So, I recently wrote an article for my school paper about why you shouldn't donate to the Salvation Army. It got responses. It got the first responses this paper has got this semester not directly from a current or former staff member. (If I remember correctly.) The responders were angry. One claimed that I do not have a soul. My favorite argument came up, in a letter preemptively insisting that free speech guaranteed my obligation to print their letter.
I don't intend to address the attacks on my character in my response (which will follow the printed letters, unedited) because it's irrelevant and I don't want to waste page space validating their attacks. But the comment about my soul really bothered me.
I don't have a soul. Neither does the letter-writer. Souls don't exist.
But even if you disagree, it's illustrative of the predominant view in the United States that not being religious makes you evil that people consider it an insult on the very core of one's ability to be moral to claim that a person "doesn't have a soul."
Beyond that, though, I've noticed more and more that people seem to defend much more vehemently and with much more emotion and energy positions they don't really believe are true than positions they are firm in. With the one exception of the civil rights movement, in which both sides fight bitterly, but only one tends to be on shaky ground, the other motivated by outrage at the massive dissonance between the obviously immoral reality and the incredibly clear solution of not marginalizing people based on irrelevant qualities.
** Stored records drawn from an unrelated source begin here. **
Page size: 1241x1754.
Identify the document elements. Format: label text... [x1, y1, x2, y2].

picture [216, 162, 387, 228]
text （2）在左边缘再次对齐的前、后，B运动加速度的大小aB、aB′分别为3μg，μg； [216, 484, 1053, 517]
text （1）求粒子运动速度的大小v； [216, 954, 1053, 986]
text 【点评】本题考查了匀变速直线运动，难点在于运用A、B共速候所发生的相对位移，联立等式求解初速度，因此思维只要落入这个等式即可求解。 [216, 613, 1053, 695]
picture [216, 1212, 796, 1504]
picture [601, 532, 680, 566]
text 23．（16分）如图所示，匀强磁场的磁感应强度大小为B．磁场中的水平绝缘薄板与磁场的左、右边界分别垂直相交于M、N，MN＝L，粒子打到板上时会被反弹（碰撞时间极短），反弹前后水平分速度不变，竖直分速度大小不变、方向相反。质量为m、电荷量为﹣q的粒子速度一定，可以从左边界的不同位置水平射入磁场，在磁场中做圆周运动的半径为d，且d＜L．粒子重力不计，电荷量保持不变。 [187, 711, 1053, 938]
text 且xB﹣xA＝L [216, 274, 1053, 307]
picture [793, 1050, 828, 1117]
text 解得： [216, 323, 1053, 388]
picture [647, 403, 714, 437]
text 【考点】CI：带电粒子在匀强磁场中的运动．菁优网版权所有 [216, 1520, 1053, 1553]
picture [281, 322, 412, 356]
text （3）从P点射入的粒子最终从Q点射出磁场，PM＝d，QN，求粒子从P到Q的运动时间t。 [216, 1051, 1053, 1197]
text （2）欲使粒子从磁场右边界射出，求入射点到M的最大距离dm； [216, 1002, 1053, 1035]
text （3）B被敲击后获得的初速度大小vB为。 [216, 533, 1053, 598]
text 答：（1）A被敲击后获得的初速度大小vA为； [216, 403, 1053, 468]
I'm guilty of it, myself -- it's not a quality I'm particularly proud of, but I don't think anyone reading this could honestly argue that they don't feel that impulse.
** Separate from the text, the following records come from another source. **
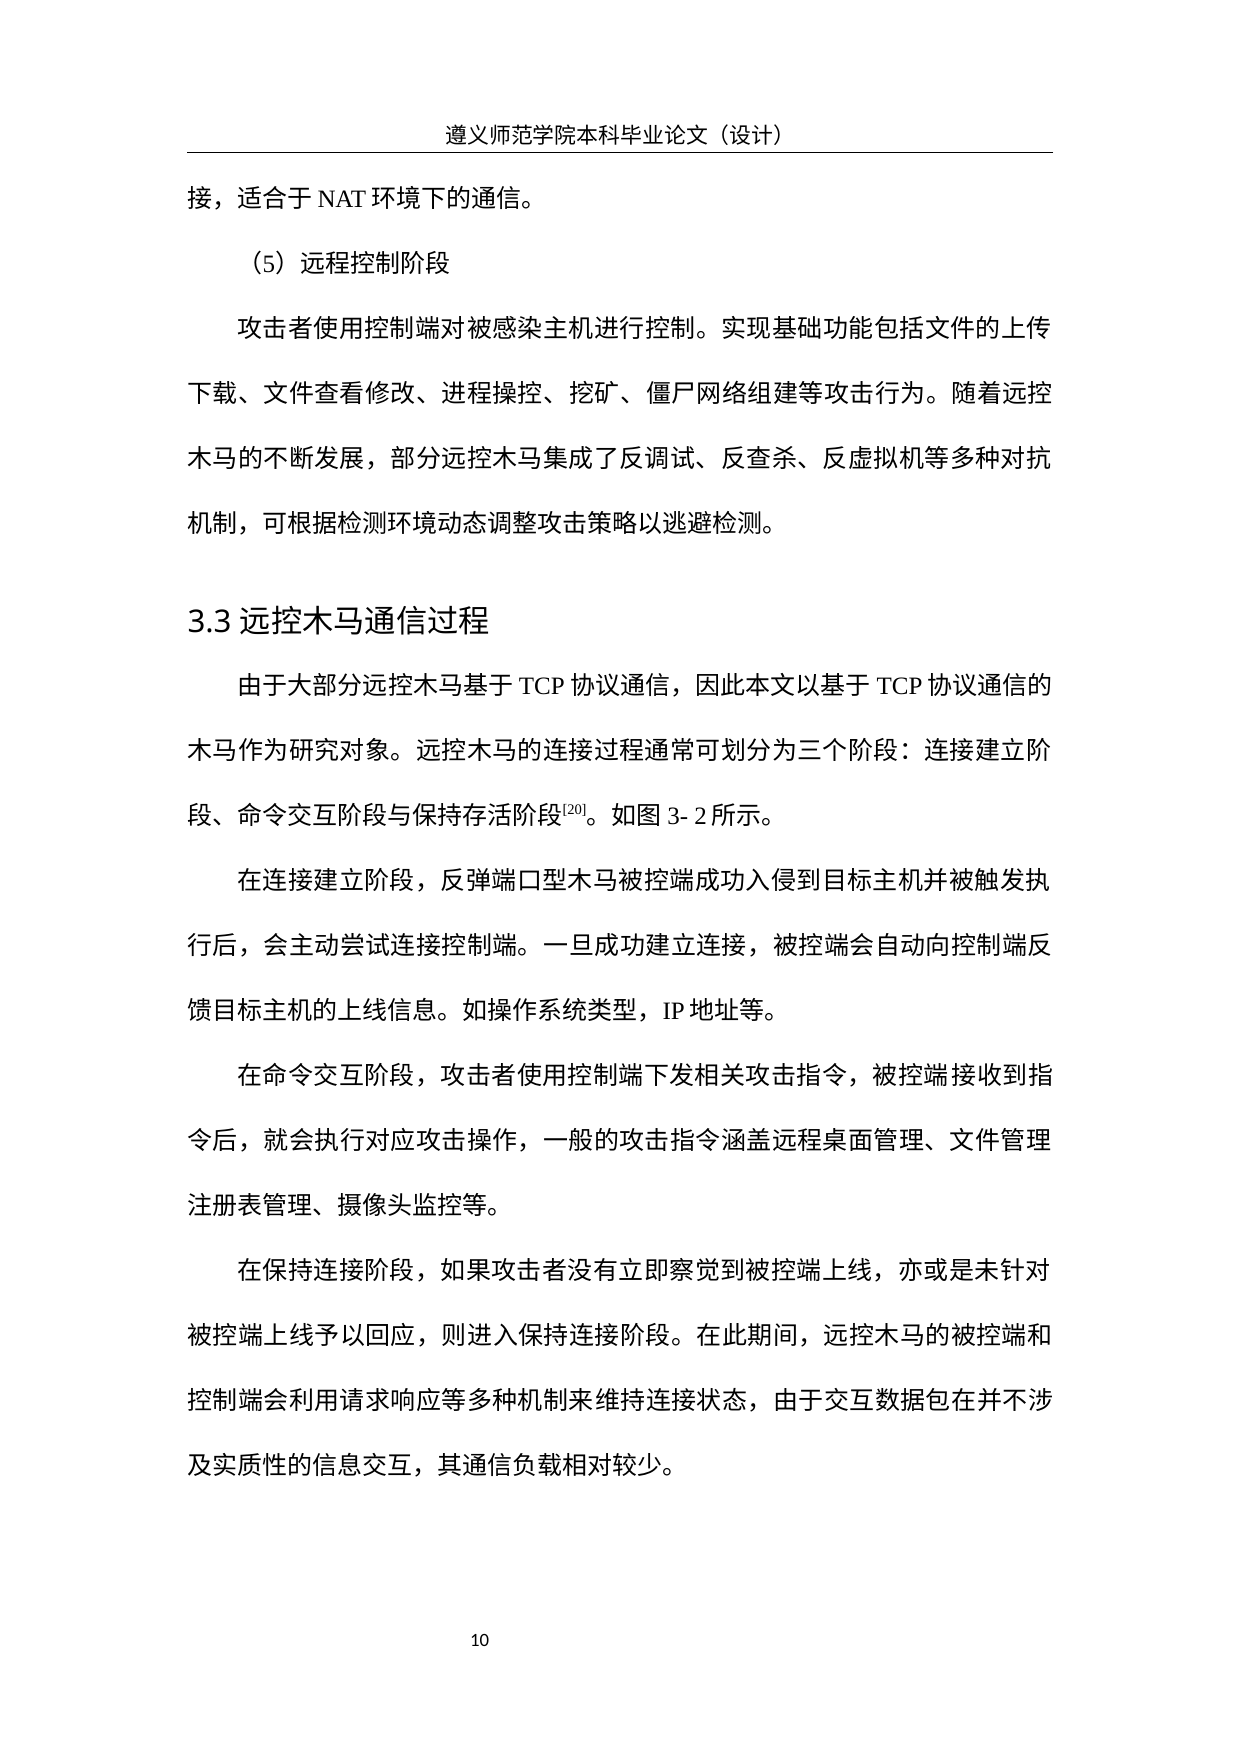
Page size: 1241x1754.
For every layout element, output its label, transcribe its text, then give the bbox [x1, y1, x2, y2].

text 3.3 远控木马通信过程 [187, 586, 1053, 651]
text 在保持连接阶段，如果攻击者没有立即察觉到被控端上线，亦或是未针对被控端上线予以回应，则进入保持连接阶段。在此期间，远控木马的被控端和控制端会利用请求响应等多种机制来维持连接状态，由于交互数据包在并不涉及实质性的信息交互，其通信负载相对较少。 [187, 1236, 1053, 1496]
text 在命令交互阶段，攻击者使用控制端下发相关攻击指令，被控端接收到指令后，就会执行对应攻击操作，一般的攻击指令涵盖远程桌面管理、文件管理、注册表管理、摄像头监控等。 [187, 1041, 1053, 1236]
text 在连接建立阶段，反弹端口型木马被控端成功入侵到目标主机并被触发执行后，会主动尝试连接控制端。一旦成功建立连接，被控端会自动向控制端反馈目标主机的上线信息。如操作系统类型，IP地址等。 [187, 846, 1053, 1041]
text 攻击者使用控制端对被感染主机进行控制。实现基础功能包括文件的上传下载、文件查看修改、进程操控、挖矿、僵尸网络组建等攻击行为。随着远控木马的不断发展，部分远控木马集成了反调试、反查杀、反虚拟机等多种对抗机制，可根据检测环境动态调整攻击策略以逃避检测。 [187, 294, 1053, 554]
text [187, 164, 1053, 229]
text （5）远程控制阶段 [187, 229, 1053, 294]
text 由于大部分远控木马基于TCP协议通信，因此本文以基于TCP协议通信的木马作为研究对象。远控木马的连接过程通常可划分为三个阶段：连接建立阶段、命令交互阶段与保持存活阶段[20]。如图3-2所示。 [187, 651, 1053, 846]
It's not something you simply lack, if you're a good person. It's a tendency one has to be mindful of. I try to develop checks to confirm with myself whether I'm irrationally defending a position I don't really stand behind, because I feel I've been backed into a corner.
I don't think that's the case with the Salvation Army piece, and I intend to calmly defend my article in a follow-up response to the letters. But, while I understand the motivation that lead the writers to respond, I don't respect or admire it.
Just because an orginazation calls themselves a charity doesn't mean they can't be assholes.